Source material Start Marker

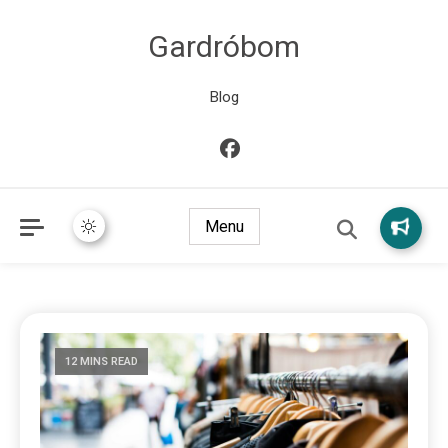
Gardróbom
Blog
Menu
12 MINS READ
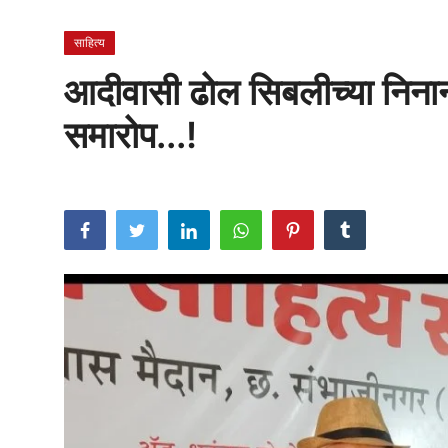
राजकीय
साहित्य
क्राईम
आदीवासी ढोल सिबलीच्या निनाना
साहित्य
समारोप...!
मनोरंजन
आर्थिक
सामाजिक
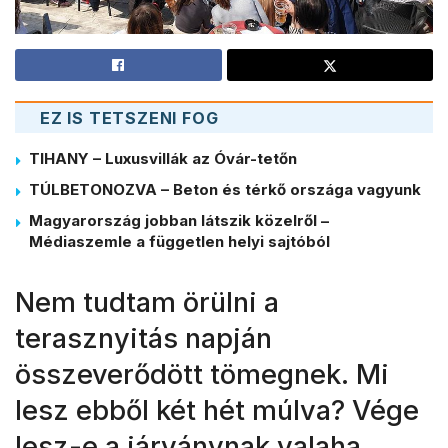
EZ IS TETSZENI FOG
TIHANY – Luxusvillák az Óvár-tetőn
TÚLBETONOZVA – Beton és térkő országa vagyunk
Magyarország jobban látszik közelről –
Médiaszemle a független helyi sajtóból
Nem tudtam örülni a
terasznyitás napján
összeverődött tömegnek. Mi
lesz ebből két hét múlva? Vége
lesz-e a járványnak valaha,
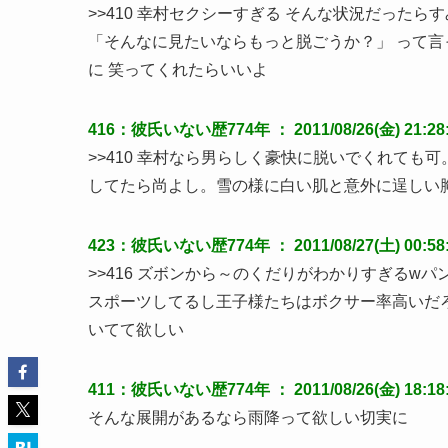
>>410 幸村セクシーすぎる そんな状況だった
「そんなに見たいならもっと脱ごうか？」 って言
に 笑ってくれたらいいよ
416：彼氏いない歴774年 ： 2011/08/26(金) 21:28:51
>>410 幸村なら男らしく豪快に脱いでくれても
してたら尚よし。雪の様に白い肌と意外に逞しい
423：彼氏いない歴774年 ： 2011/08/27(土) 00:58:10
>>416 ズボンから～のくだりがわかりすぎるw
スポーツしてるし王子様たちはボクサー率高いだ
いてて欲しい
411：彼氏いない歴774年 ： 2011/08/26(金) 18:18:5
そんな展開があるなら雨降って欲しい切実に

Source material End Marker
Source material Start Marker

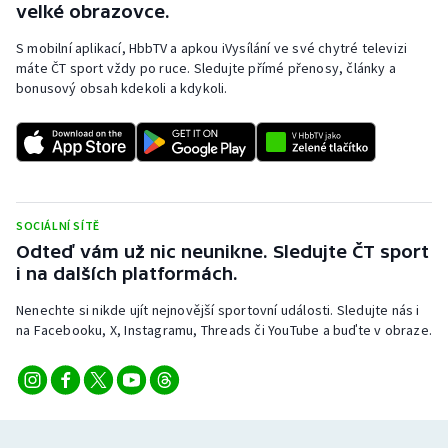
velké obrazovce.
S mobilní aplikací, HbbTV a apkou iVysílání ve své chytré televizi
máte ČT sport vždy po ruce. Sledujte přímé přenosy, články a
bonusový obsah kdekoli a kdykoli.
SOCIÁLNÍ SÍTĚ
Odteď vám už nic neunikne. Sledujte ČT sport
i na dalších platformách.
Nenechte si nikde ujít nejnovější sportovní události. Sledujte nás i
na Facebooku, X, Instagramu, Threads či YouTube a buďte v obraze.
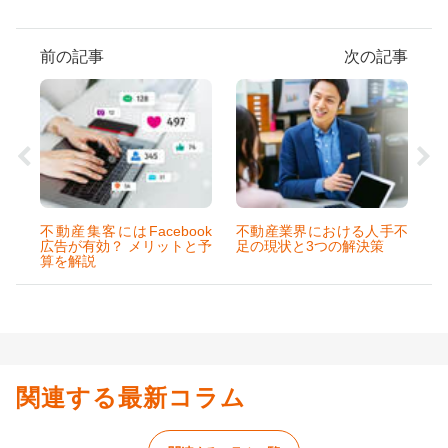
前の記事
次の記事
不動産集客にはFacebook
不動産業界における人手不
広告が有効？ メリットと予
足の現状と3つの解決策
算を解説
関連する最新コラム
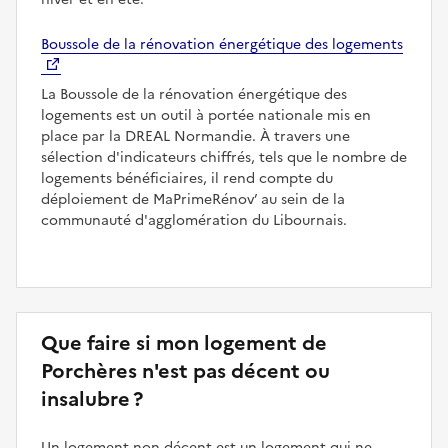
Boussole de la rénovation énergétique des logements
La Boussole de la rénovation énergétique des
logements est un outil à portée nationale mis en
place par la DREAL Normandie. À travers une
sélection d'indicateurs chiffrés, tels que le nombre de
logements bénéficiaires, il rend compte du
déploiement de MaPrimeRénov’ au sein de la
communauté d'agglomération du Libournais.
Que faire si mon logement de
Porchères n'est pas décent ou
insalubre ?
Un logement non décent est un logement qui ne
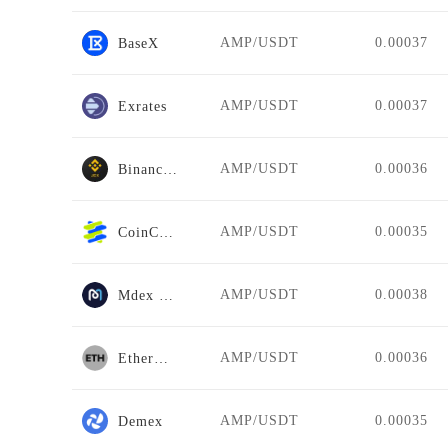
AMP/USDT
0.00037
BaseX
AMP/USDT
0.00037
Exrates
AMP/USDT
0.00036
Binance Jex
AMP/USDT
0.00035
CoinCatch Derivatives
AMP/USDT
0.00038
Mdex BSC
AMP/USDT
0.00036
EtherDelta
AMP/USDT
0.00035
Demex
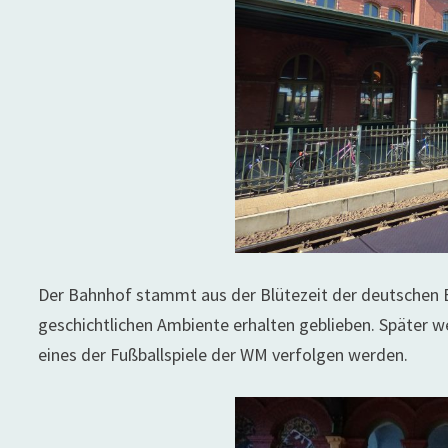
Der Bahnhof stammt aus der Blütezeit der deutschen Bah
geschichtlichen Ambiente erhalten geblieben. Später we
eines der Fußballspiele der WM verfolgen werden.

Source material End Marker

▸ **What the exercise asks**
Sift through the material above and copy the lines that contain the word "lesz".

▸ **Task solution**
lesz ebből két hét múlva? Vége
lesz-e a járványnak valaha,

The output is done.